I already shared in Part 2 about using dietary tracking and a glucometer to look at how specific foods affect an individual’s blood sugar. It’s a relatively inexpensive way to get an idea of how foods are affecting you metabolically. There is a free version of an app called Cronometer that makes food tracking much easier. When looking at purchasing a glucometer, look at the cost of test strips. It isn’t the glucometer itself that ends up being the cost of this method, over time it’s the cost of the test strips that adds up.
Simply track your food, take a morning fasting blood sugar and one blood sugar reading 2 hours after a meal. Pay attention to the patterns. That’s it. Usually a couple of weeks of this is enough to learn a good bit about how you are responding to the foods you eat regularly.
Another option is a continuous glucose monitor which a doctor can prescribe for you if you have any indications that blood sugar is an issue. Keeping a food journal alongside allows you to correlate the numbers to the foods you are eating. Less finger pricks, yay! Here’s another article with useful information.
Another way to look at genetic predisposition is to test your DNA genome, specifically with a company that provides a report that is geared to what you can do with lifestyle choices to maximize your genetic SNPs (Single nucleotide polymorphisms). SNPs are variations in the genes that are passed down generationally. Some of them can have a profound effect on cell’s abilities to metabolize various macronutrients and micronutrients, on detoxification, on hormonal balance, etc, and therefore, on cancer risk.
This kind of nutrigenomic test will give you information as to whether your metabolism of carbohydrates and fats is highly functioning, partly compromised or significantly compromised. It will give you a view into how effectively your body is able to do the methylation process, a critically important process in gene expression as it is the process by which the information from a gene forms a functional gene product. The other areas it can give information that are helpful to optimizing cancer prevention are: DNA repair, stress response, hormone regulation, inflammation and detoxification. There are many companies, Nutrition Genome is one example. If you want a discount code, message me.
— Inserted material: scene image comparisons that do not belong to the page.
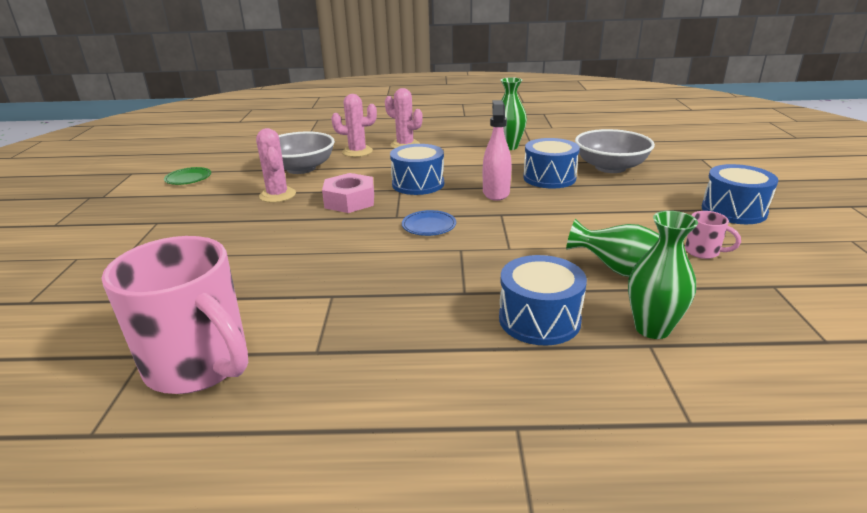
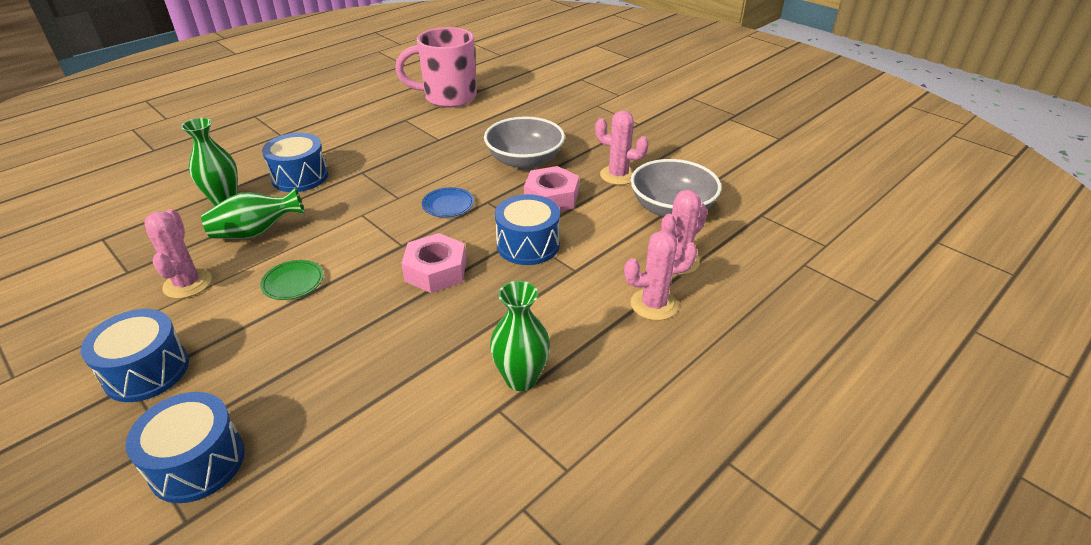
camera: 135 degrees right, 10 degrees up
green plate [164,167,211,185] -> green plate moved to [260,260,323,300]
pink spray bottle [483,100,512,201] -> pink nut [401,233,467,293]
blue drum [523,138,580,189] -> blue drum moved to [126,392,245,503]
grey bowl [575,129,655,173] -> grey bowl moved to [484,117,565,170]
pink mug [685,211,741,259] -> pink cactus [144,209,212,299]

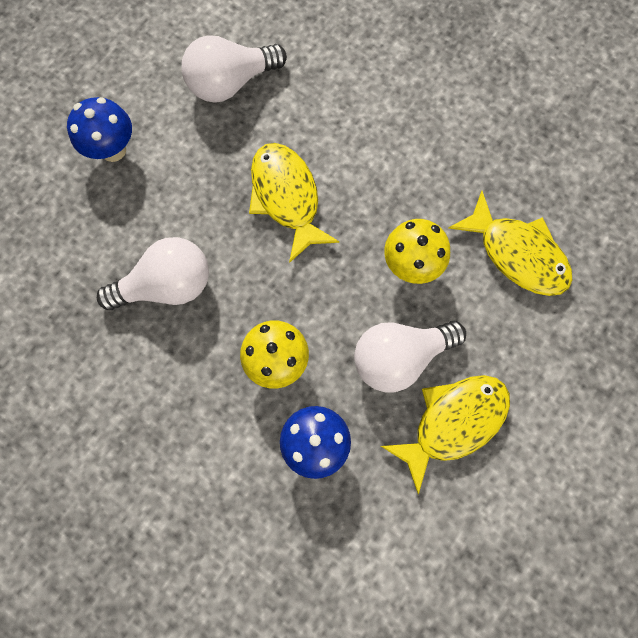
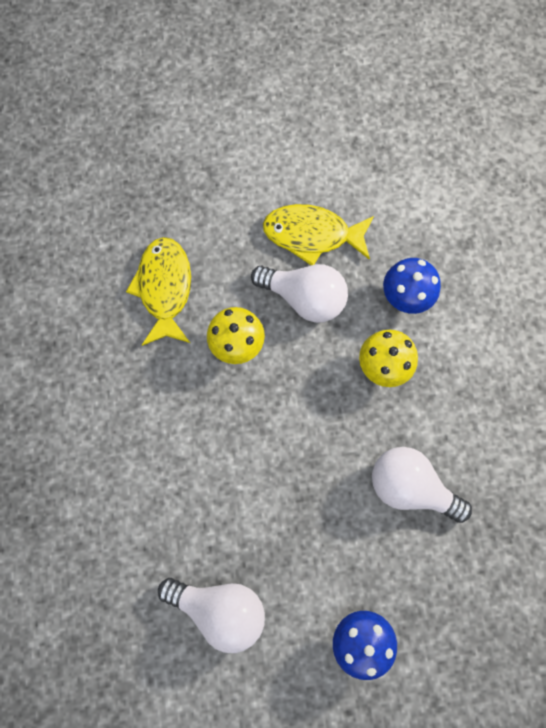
camera: 135 degrees left, 0 degrees up
yellow fish [249,143,339,263] -> none

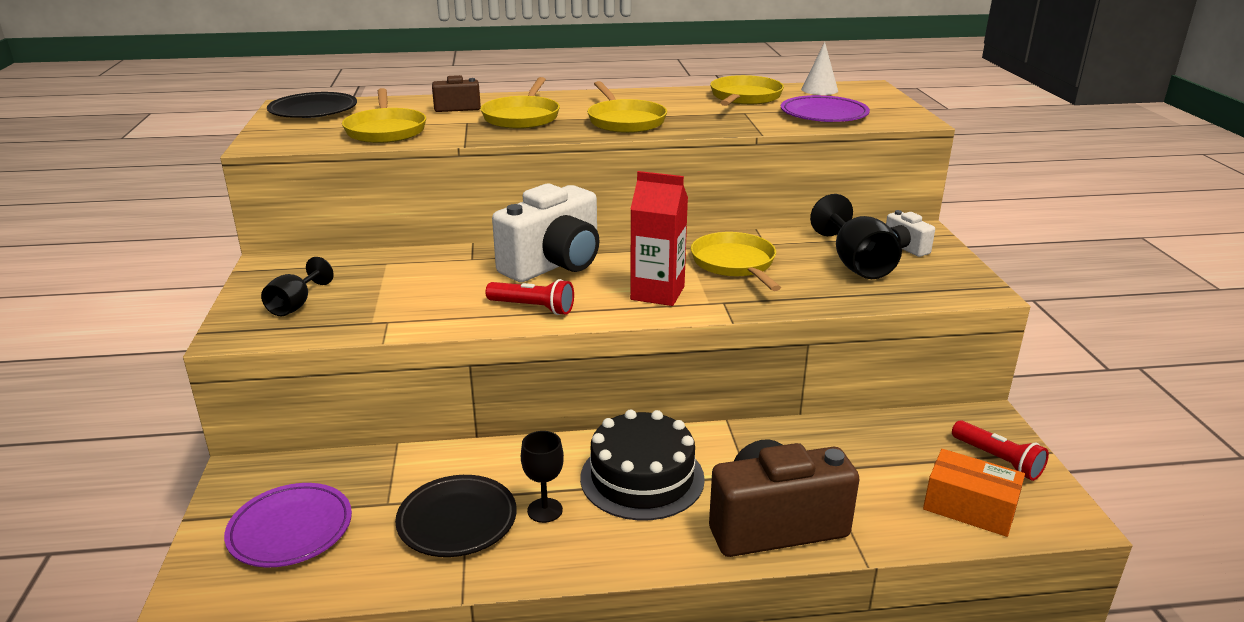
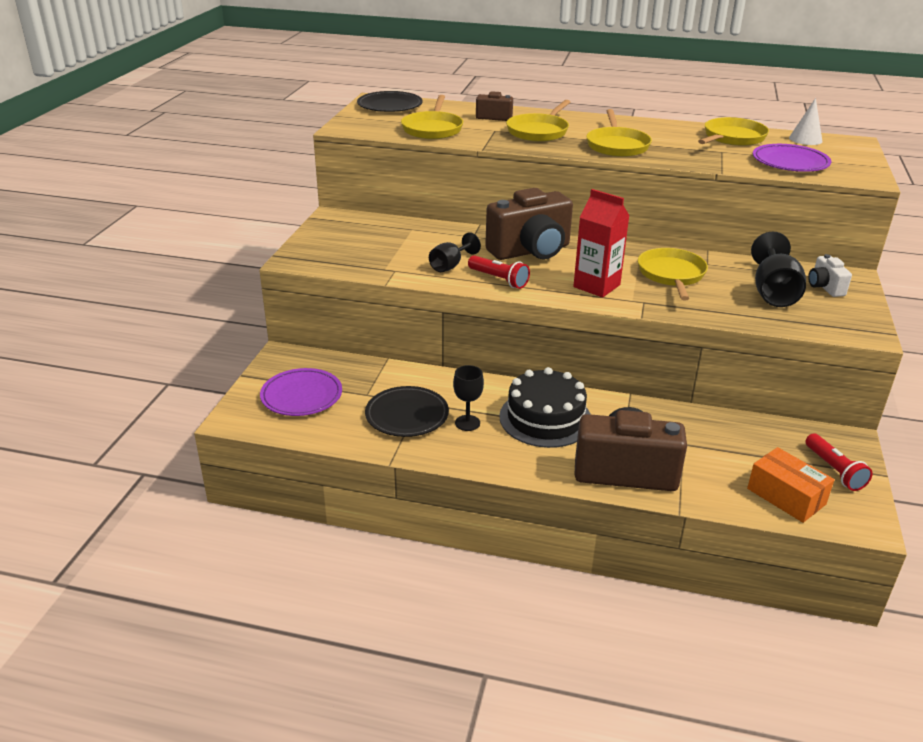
camera: 20 degrees right, 5 degrees up
black goblet [261,257,334,316] -> black goblet moved to [429,232,481,272]
white camera [492,184,600,282] -> brown camera [485,188,573,260]

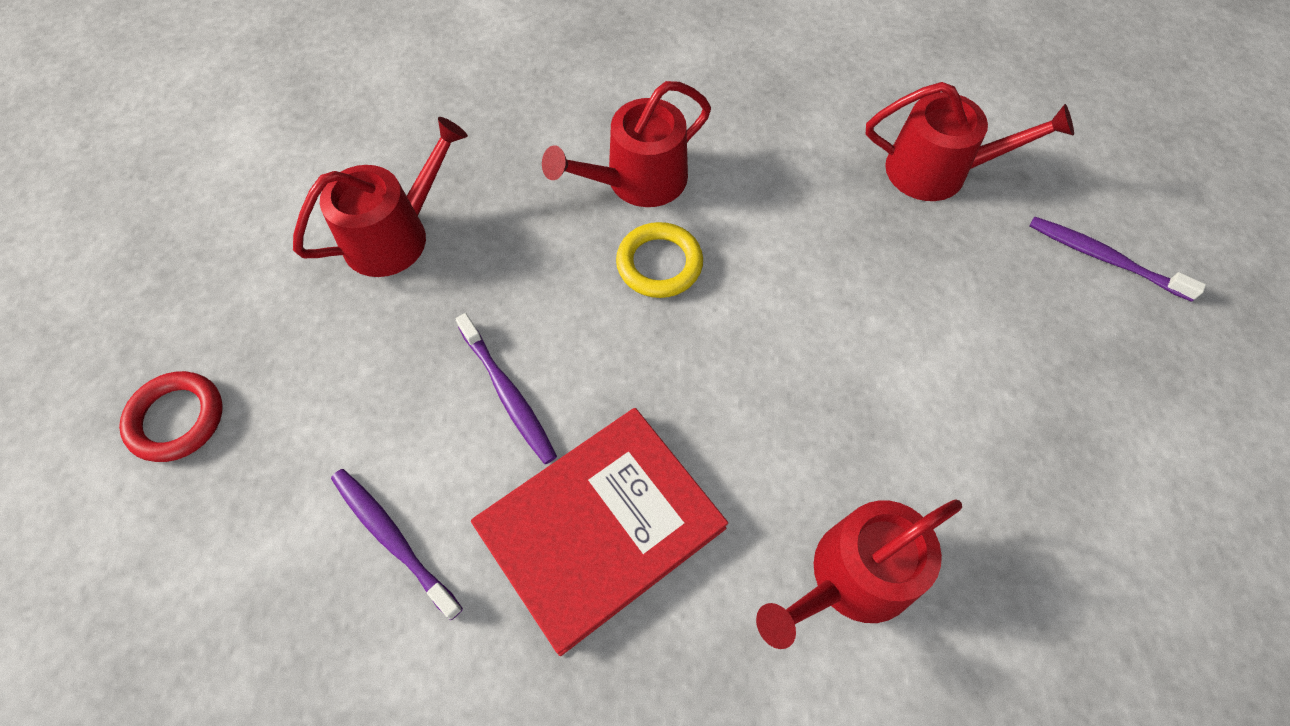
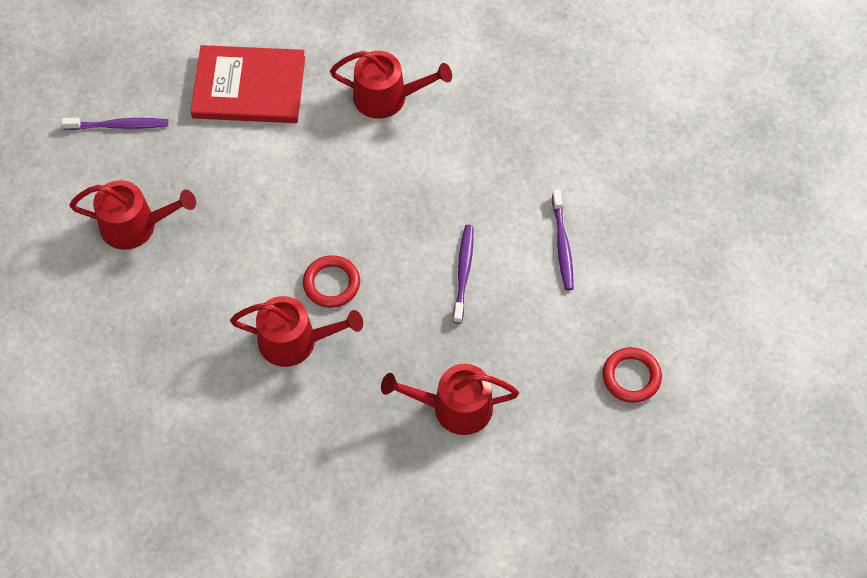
camera: 140 degrees left, 0 degrees up
red book [471,408,728,656] -> red book moved to [190,45,305,123]
yellow ring [616,222,703,298] -> red ring [303,255,360,308]
red watering can [866,82,1074,201] -> red watering can turned 135 degrees clockwise [69,180,196,250]
purple toothbrush [1029,217,1206,302] -> purple toothbrush turned 75 degrees counterclockwise [62,118,168,130]

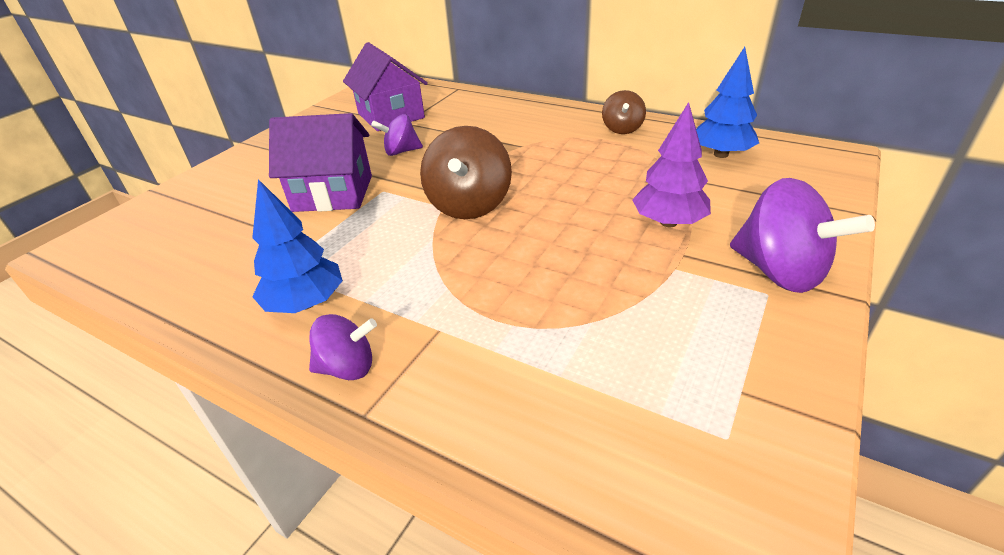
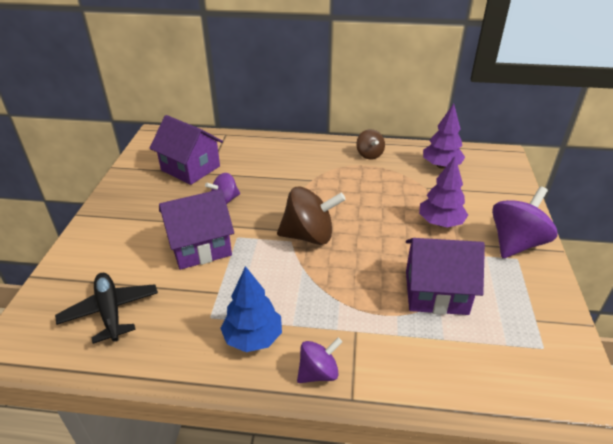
camera: 25 degrees left, 0 degrees up
brown spinning top [420,126,512,219] -> brown spinning top turned 75 degrees counterclockwise [277,187,346,245]
blue tree [696,47,759,158] -> purple tree [423,104,465,169]
purple spinning top [730,178,875,293] -> purple spinning top turned 75 degrees counterclockwise [492,186,557,258]
none -> black plane [55,273,158,344]
none -> purple house [406,238,485,315]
These approaches do not need to be either/or, each will give you a window into information that can help you optimize for your individual needs.
Yet another way to learn about your individual glucose and insulin responses to various foods is to use up and coming metabolomics testing. Day Two is a company that offers testing and recommendations about individualized blood sugar balancing based on the individual’s gut microbiome. This advanced system is able to predict the blood sugars that a meal of various foods will have on an individual accurately from their microbiome data. How cool is that?! People are eating the foods that their microbiome does well with, avoiding the ones it doesn’t and getting their blood sugar regulated and losing weight with less restriction on their eating. I still recommend clean eating all the way around, but if too much dietary restriction keeps you from having better blood sugar balance, I can see the value in this approach.
If you are in the position of having, or are at risk for, a type of cancer that is hormone receptor positive, nutrigenomic results for hormone pathways may be helpful to understand. Optimizing the epigenetics of these pathways can help reduce the risk and make changes to the progress of these types of cancer.
From a homeopathic standpoint, we do have strategies that also are aimed at helping to re-pattern the inherited pathways that lead down the corridors to known doors of various diseases, including cancer.
Personalized epigenetic optimization of lifestyle is something many people can access now. What we understand is that your predisposition is not your fate, your choices can flip the switches of these genes on and off. If you have the information and are willing to make the choices, you have the power to shift your odds.